その間、何よりも辛かったのは子供の通学のため家族をロンドンに残し、1人ホテル住まいの日々を送ることだったという。
「リハビリを終えてホテルに戻ると、1人であることを痛感するんだ。子供たちは『行かないで、家に残って』と言ってくる。迷いが生じたこともあったよ」
アーセナル退団で古巣入り。
家族の側にいたい。切実な思いをこらえ、孤独な戦いを続ける原動力となったのもまた、家族の存在だった。

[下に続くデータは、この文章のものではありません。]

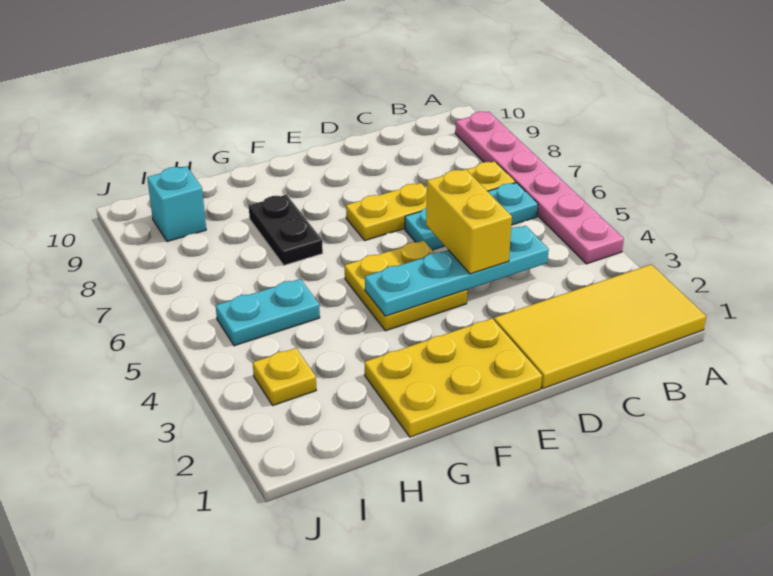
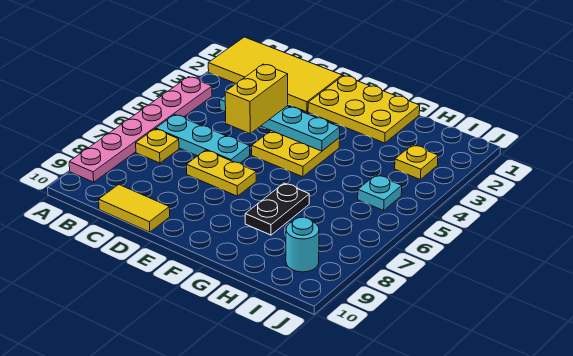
none -> yellow 1x2 tile [99,185,170,232]
cyan 1x2 plate [216,279,320,346] -> cyan 1x1 plate [358,175,402,210]
cyan 1x1 brick [147,166,206,242] -> cyan 1x1 round brick [286,217,319,272]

「息子が『プレーしてほしい、もっとプレーする姿が見たい』と言ってくれるんだ。その言葉が希望になった。何より自分自身が怪我で引退することが嫌だった。辞める日は自分で決めたかったから」
結局サンティはピッチに戻れぬまま、昨季終了と共に契約満了でアーセナルを退団。周囲からはトップレベルのリーグにこだわる必要はないと言われたが、本人は再びヨーロッパのトップリーグでプレーするという目標を捨てていなかった。
ビジャレアルから声がかかったのは、そんなタイミングのことだ。
プレシーズン中にどこまでやれるか確認し、戦力として計算できるなら契約したい。旧知の会長からの申し出を断る理由はなく、サンティは二つ返事で古巣のトレーニングに参加した。